| Exercise requirements |
The listing below should be reproduced exactly, with the pictures omitted.

| Data section |

+---+

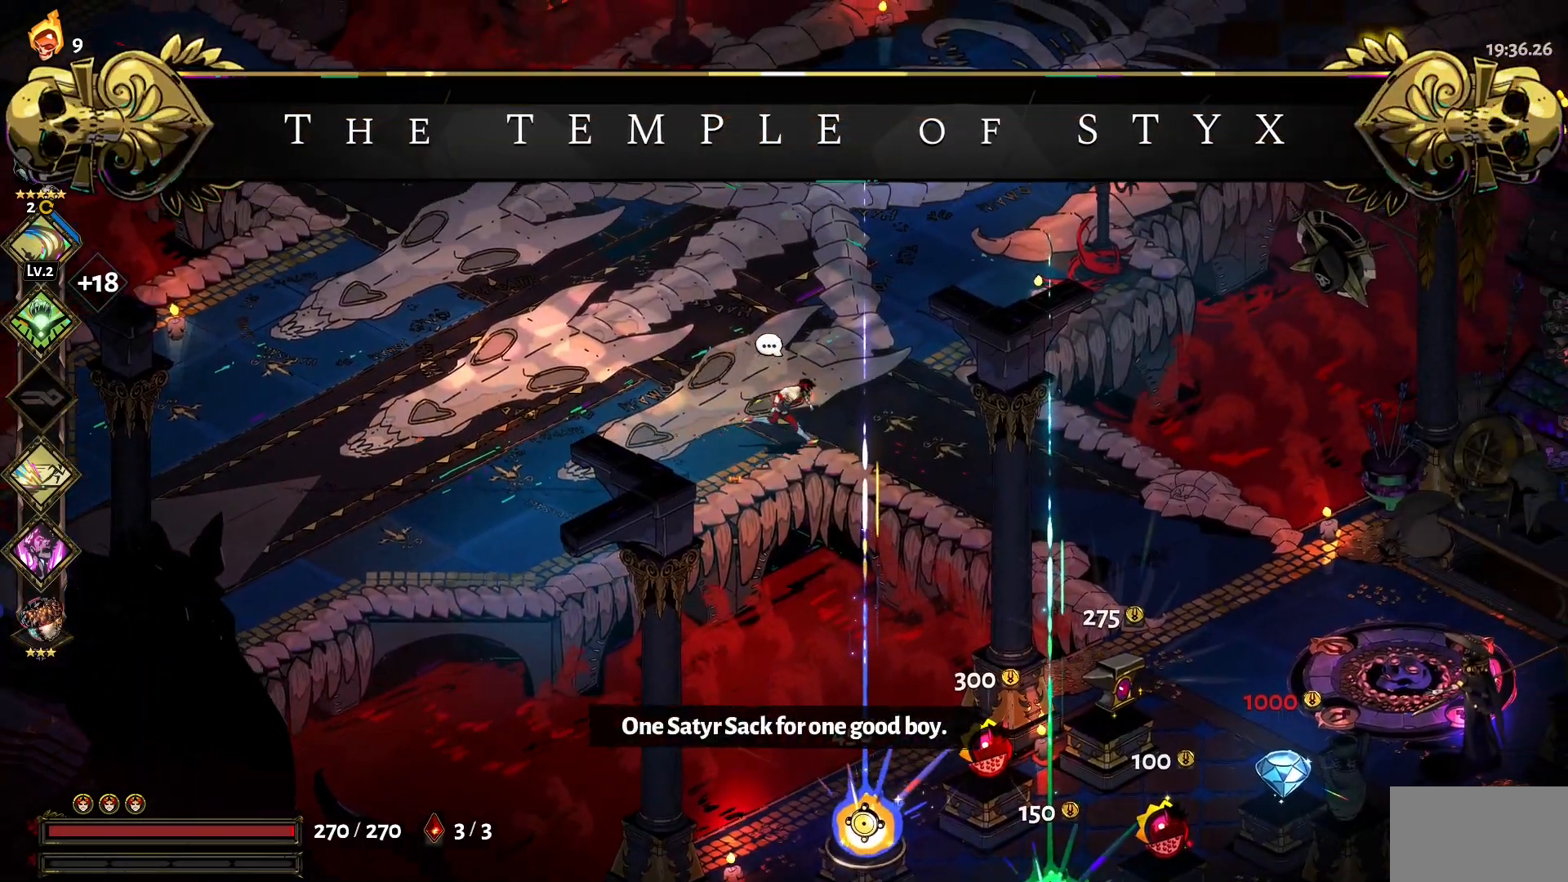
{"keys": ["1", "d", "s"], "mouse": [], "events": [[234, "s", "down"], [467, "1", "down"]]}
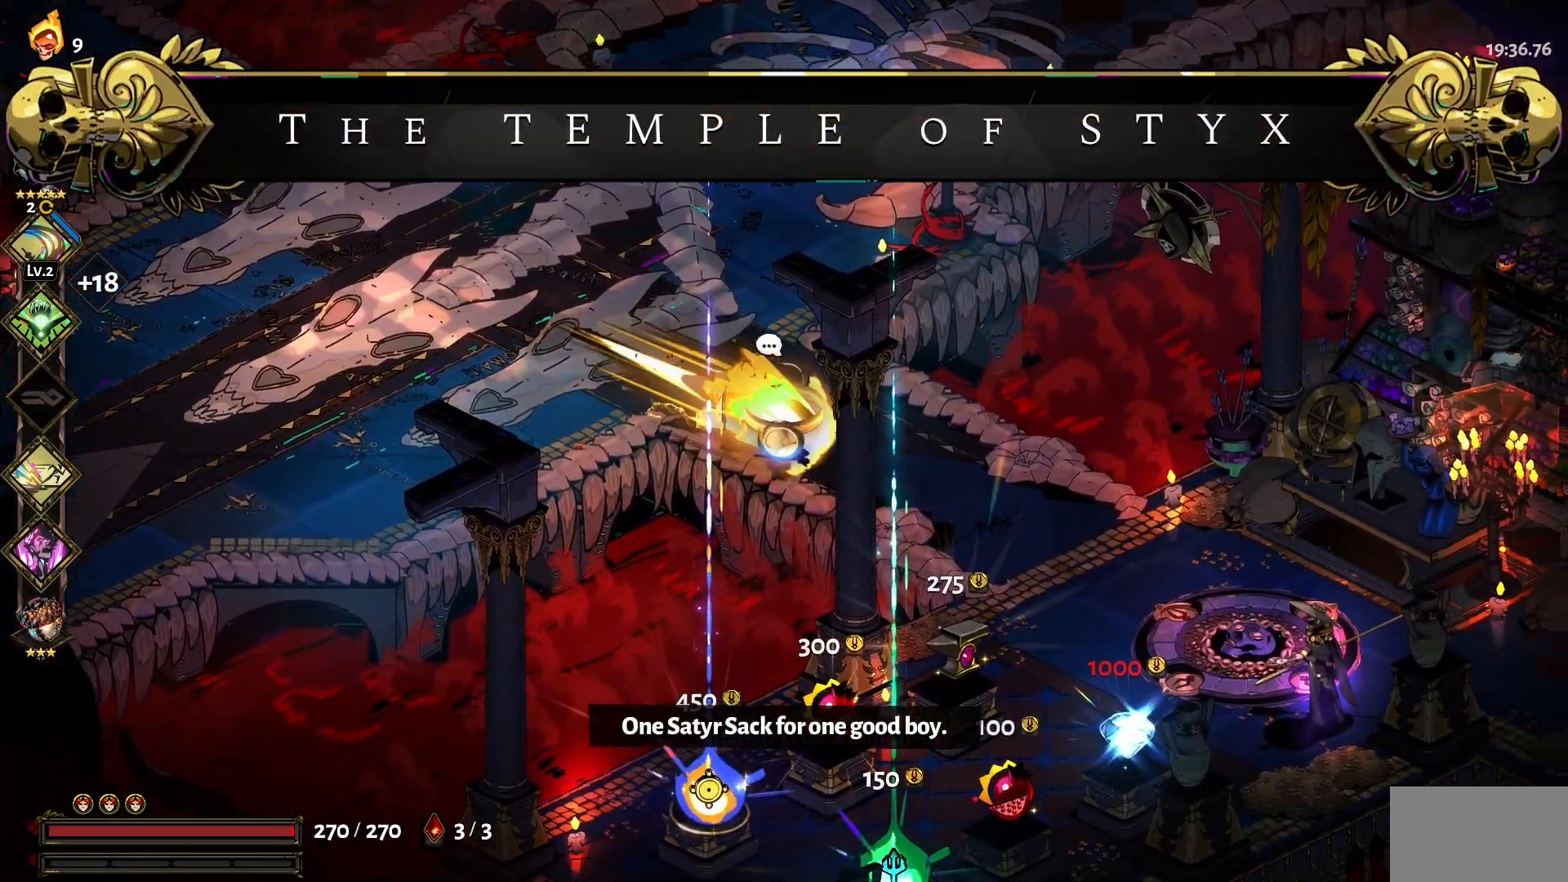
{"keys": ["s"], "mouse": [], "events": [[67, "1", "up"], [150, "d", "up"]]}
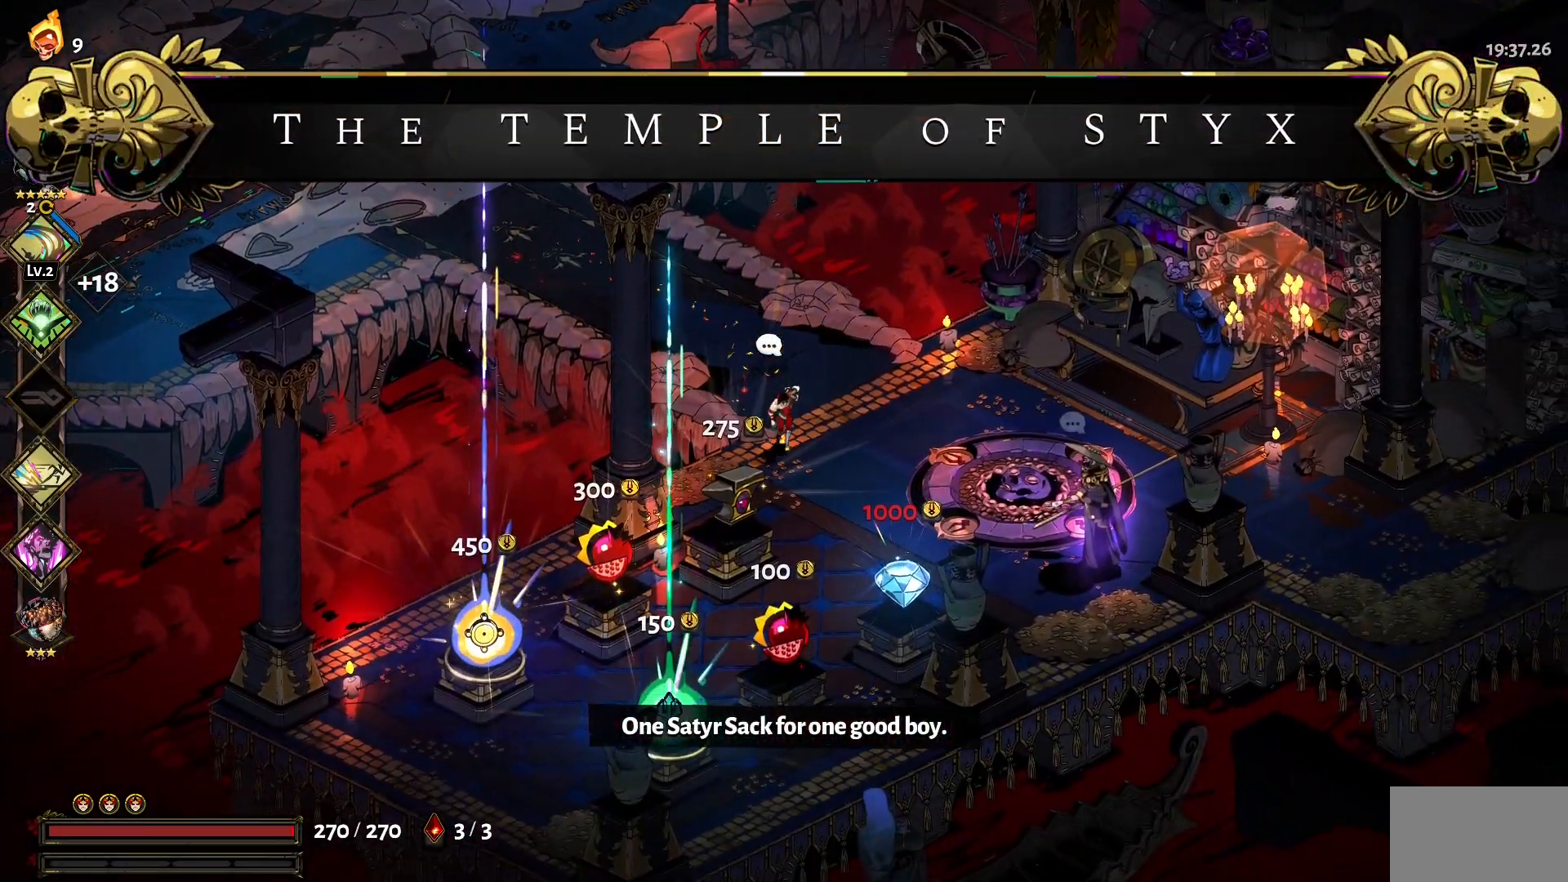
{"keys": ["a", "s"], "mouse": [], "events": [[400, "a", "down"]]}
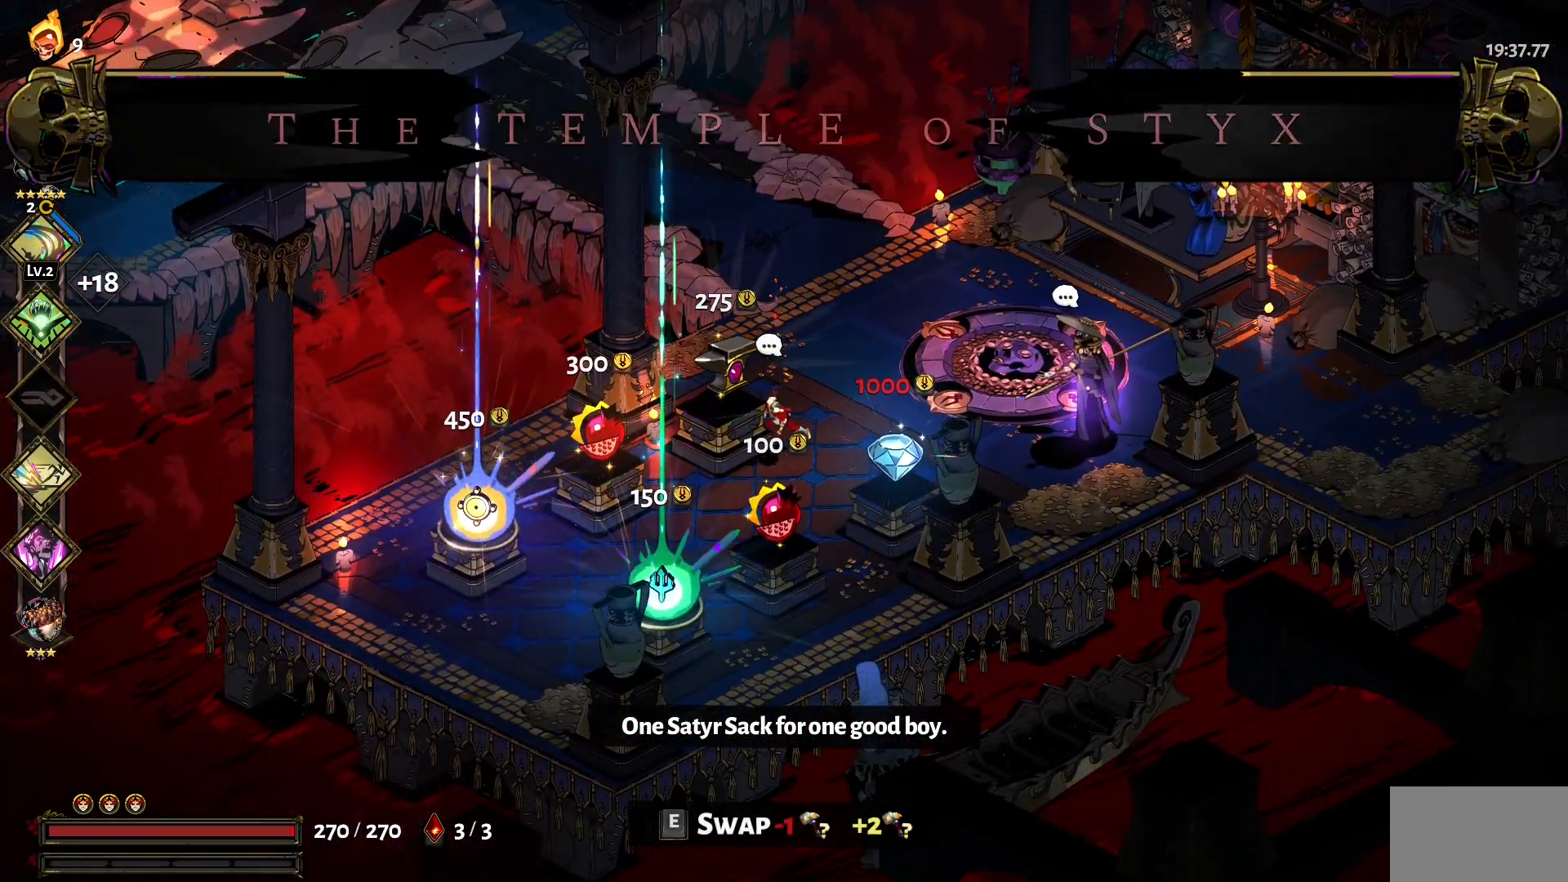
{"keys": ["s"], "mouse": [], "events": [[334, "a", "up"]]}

+---+

| Output for this exercise |
{"keys": ["1", "d", "s"], "mouse": [], "events": [[234, "s", "down"], [467, "1", "down"]]}
{"keys": ["s"], "mouse": [], "events": [[67, "1", "up"], [150, "d", "up"]]}
{"keys": ["a", "s"], "mouse": [], "events": [[400, "a", "down"]]}
{"keys": ["s"], "mouse": [], "events": [[334, "a", "up"]]}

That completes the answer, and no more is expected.